Lol, yep. I try to get rid of all the loose pieces beforehand but it's not 100% effective, sometimes one or two will stay behind &amp; show up on me later. However, it's not nearly as bad as it used to be before I took to shaking the loose pieces out. What I used to do when that happened I'd just shake out some flies into an empty deli cup, add a small amount of 50/50 powder mix* to coat the flies &amp; keep them from escaping then use my feeding tongs to remove any loose bits of excelsior that fell in. I could take my time pulling the pieces out since the flies weren't going anywhere. But yes that was still a pain so I now I do my best to make a ball consisting of only long strands of excelsior to add to the culture so I don't have to pick pieces of it out everytime I need flies. 

Hopefully your experiments go well and you find a solution that works a lot better. 

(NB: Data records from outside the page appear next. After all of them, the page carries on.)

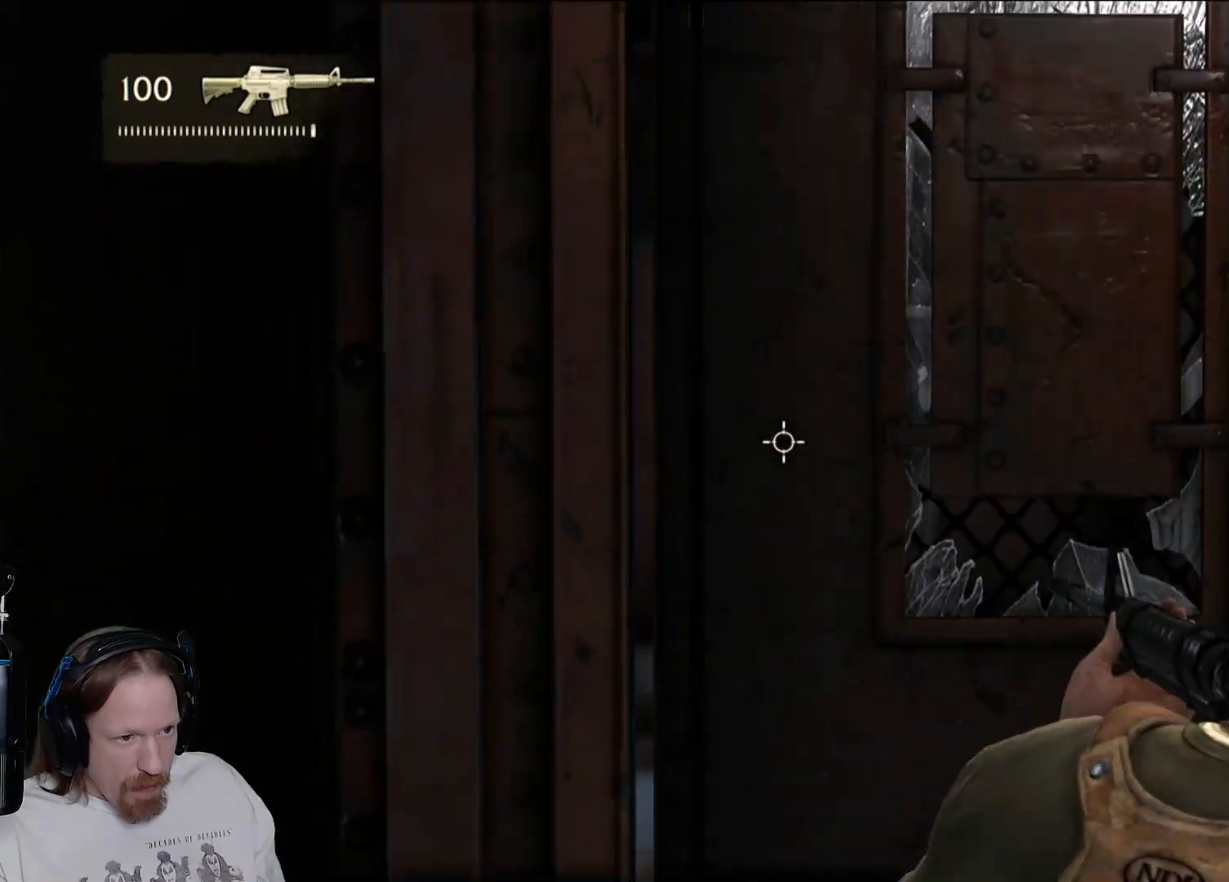
{"buttons": ["L2"], "left_stick": "center", "right_stick": "center", "events": [[33, "right_stick", "down-left"], [167, "right_stick", "center"], [350, "left_stick", "center"]]}
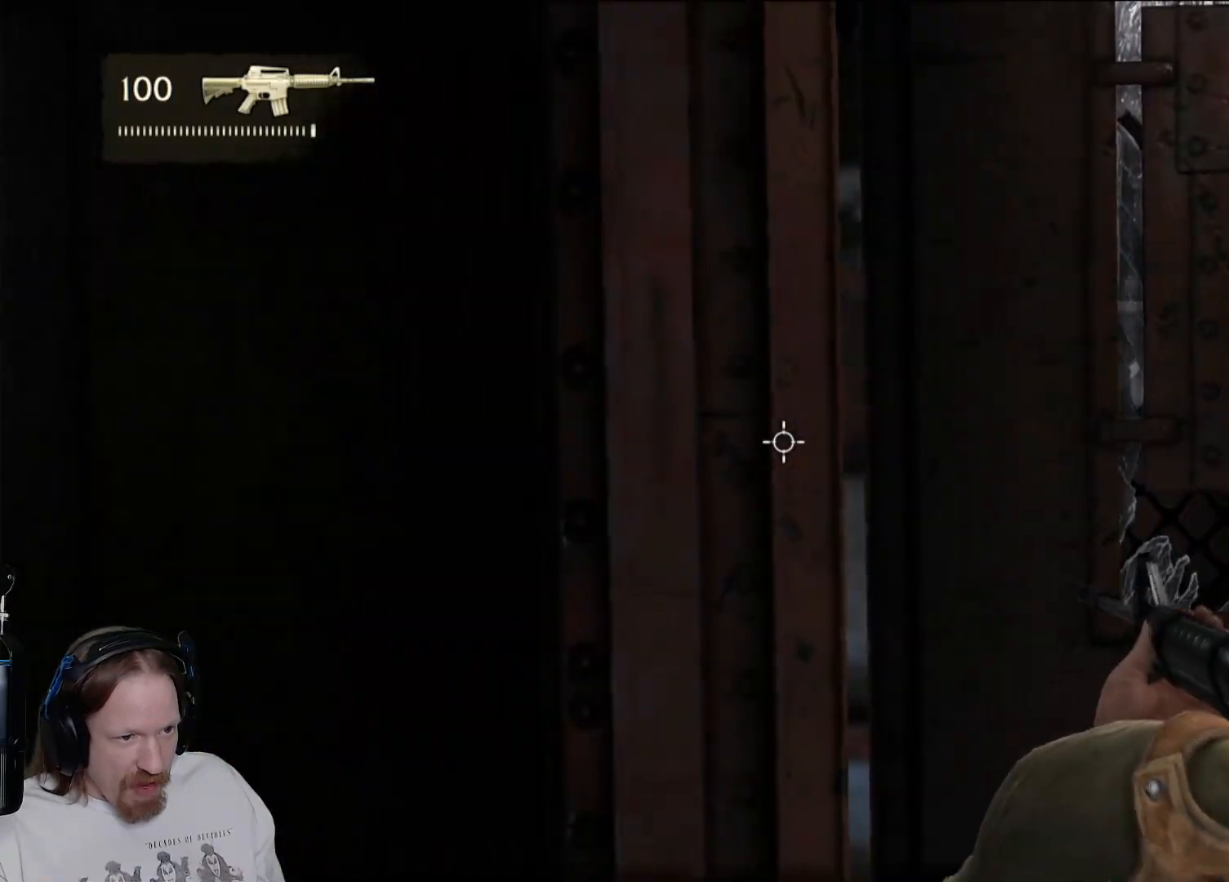
{"buttons": ["L2"], "left_stick": "center", "right_stick": "right", "events": [[117, "right_stick", "right"]]}
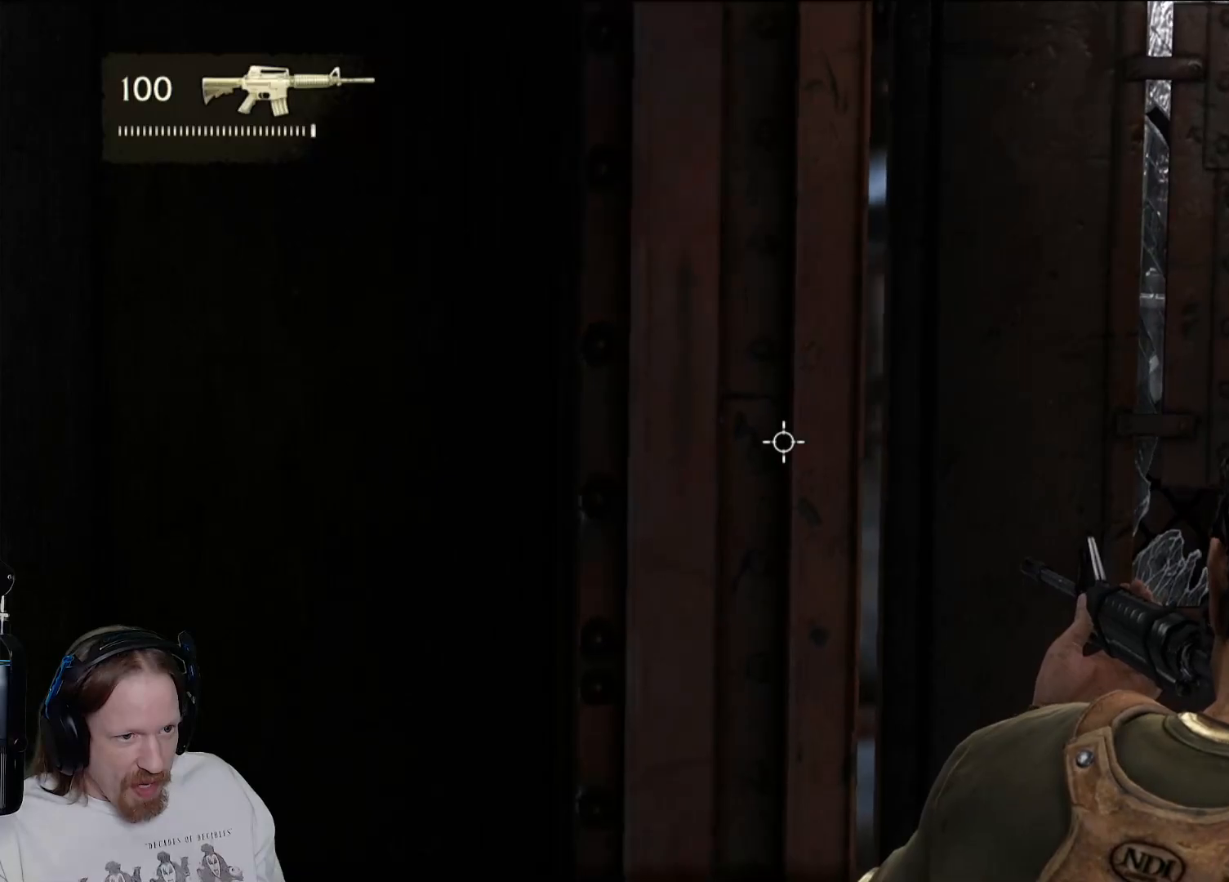
{"buttons": ["L2"], "left_stick": "center", "right_stick": "center", "events": [[17, "left_stick", "right"], [233, "left_stick", "center"], [250, "right_stick", "center"]]}
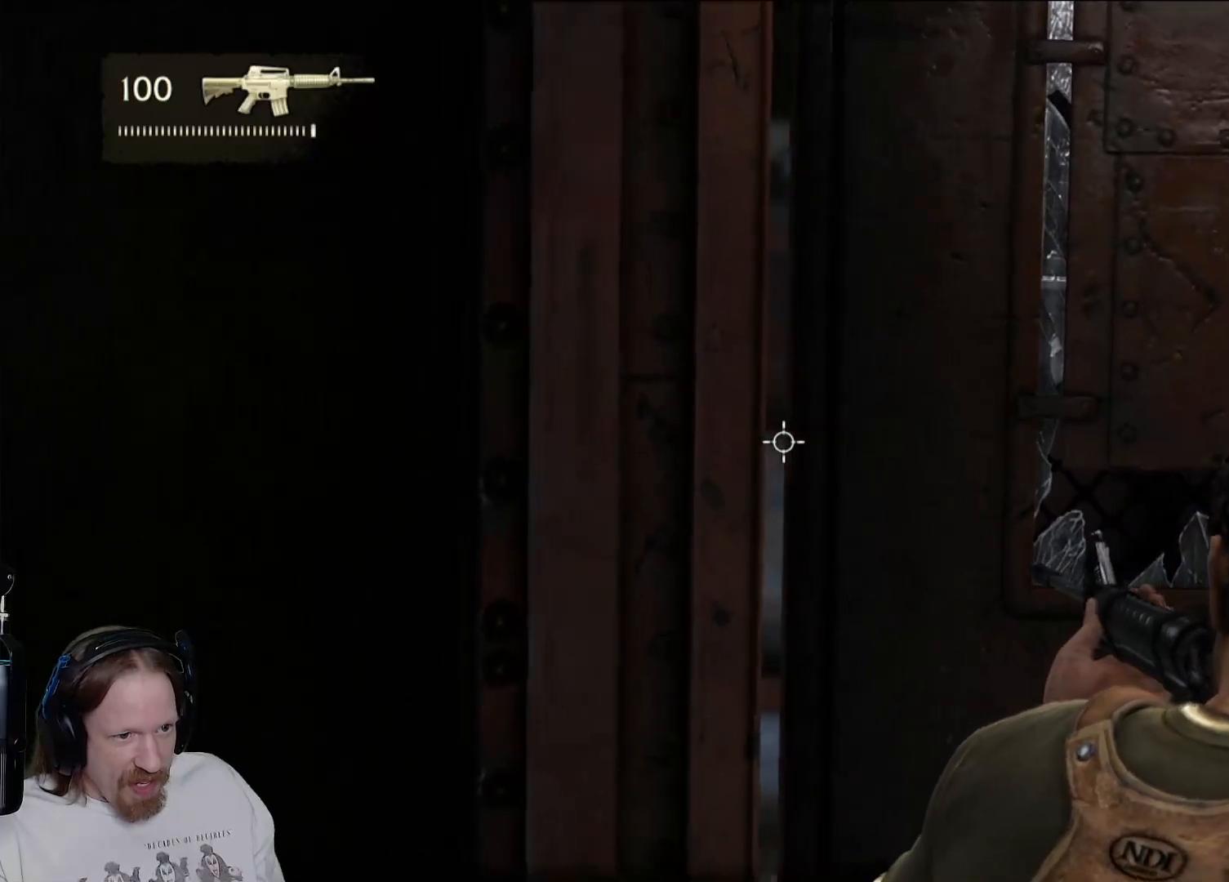
{"buttons": ["L2"], "left_stick": "left", "right_stick": "center", "events": [[200, "left_stick", "left"]]}
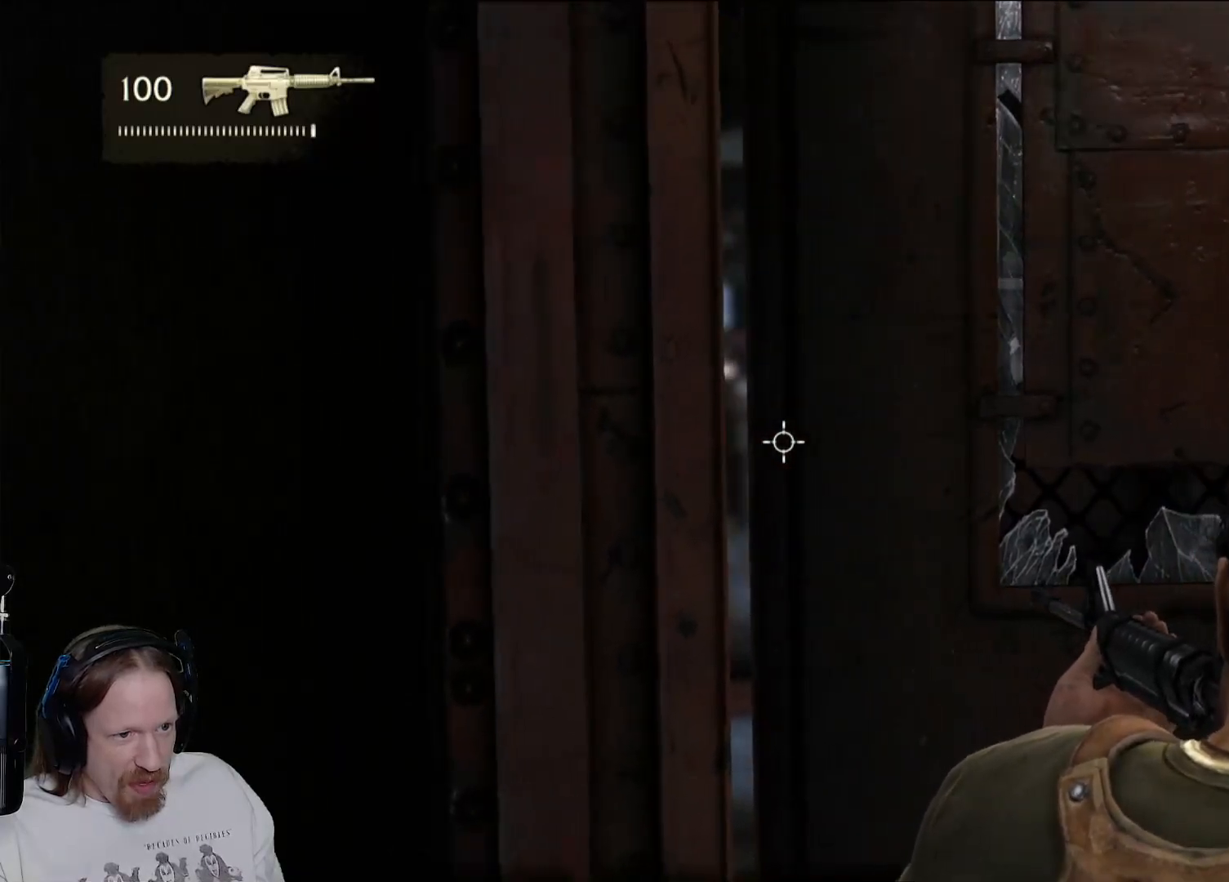
{"buttons": ["L2"], "left_stick": "center", "right_stick": "right", "events": [[250, "left_stick", "center"], [367, "right_stick", "right"]]}
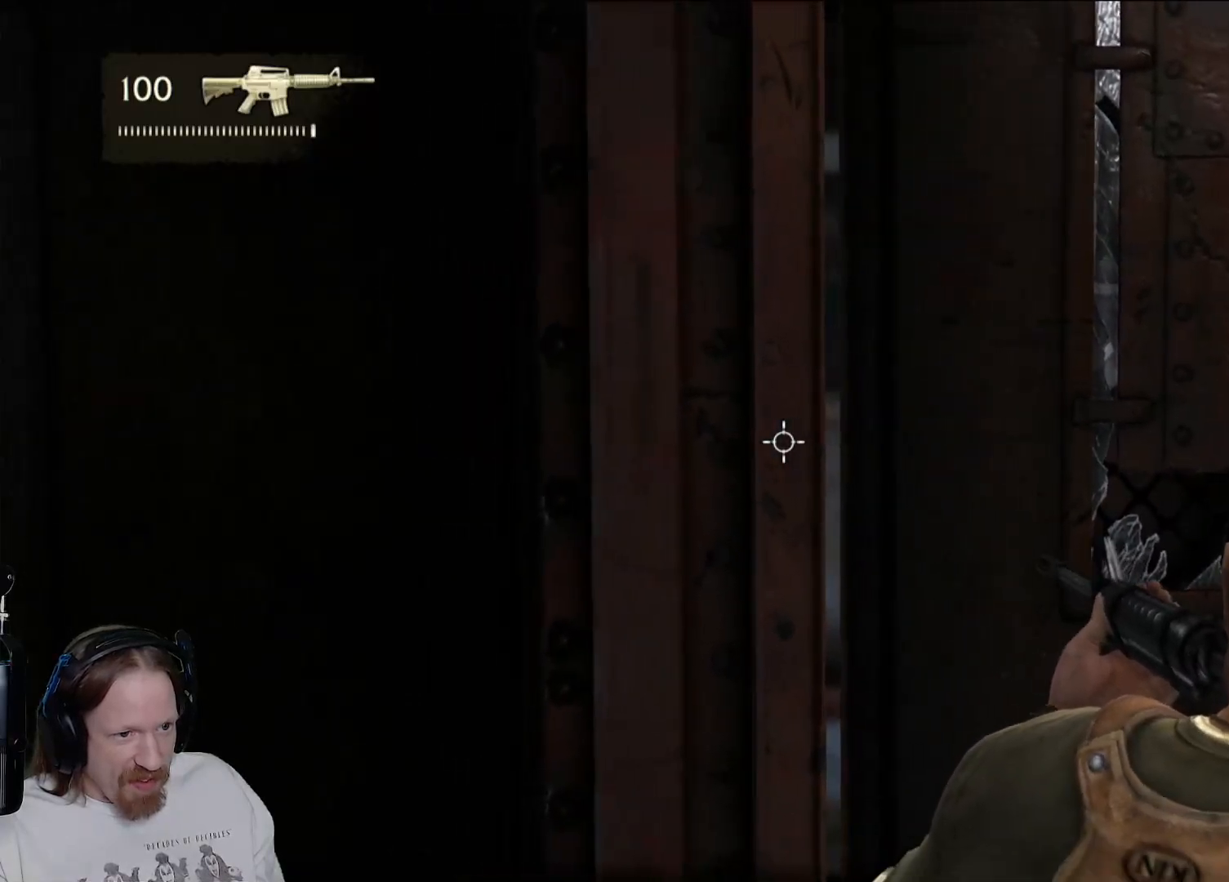
{"buttons": ["L2"], "left_stick": "center", "right_stick": "right", "events": []}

_*powder consists of a mix of 50/50 honey powder &amp; bee pollen. (I think I originally bought some from MantisPlace.com but its not hard to make your own, I had to put it through a coffee grinder a couple times to get the powder fine enough for this purpose.) Then you shake the cup to coat the flies in the powder and it weighs them down so they can't climb out of the cup. I don't even need a lid or to keep tapping the cup to keep the flies in, they just stay at the bottom of the cup on their own, it's like magic. I learned this trick from a video about making ff cultures for frogs but they used calcium powder which mantises do not need so I tried to find something to coat the flies in that would be better suited to a mantis &amp; happened across this supplement, I believe it's called Yen Saw's mix._


----------



## Synapze (Jul 25, 2018)

.


----------



## Predatorhousepet (Jul 25, 2018)

It did take me a while to figure out what to substitute for the calcium powder but bee pollen is a good choice since it is full of vitamins and is in a form mantids would encounter in the wild since they prey on pollinator insects such as bees and butterflies. Bee pollen is pricey but as you said you are only using a very small amount so it's not like you need pounds of the suff. I suppose you could use honey powder on it's own, I believe that is cheaper but the main reason for including bee pollen is for the nutritional value. Maybe you could make a 25/75 mix instead so you don't use so much bee pollen?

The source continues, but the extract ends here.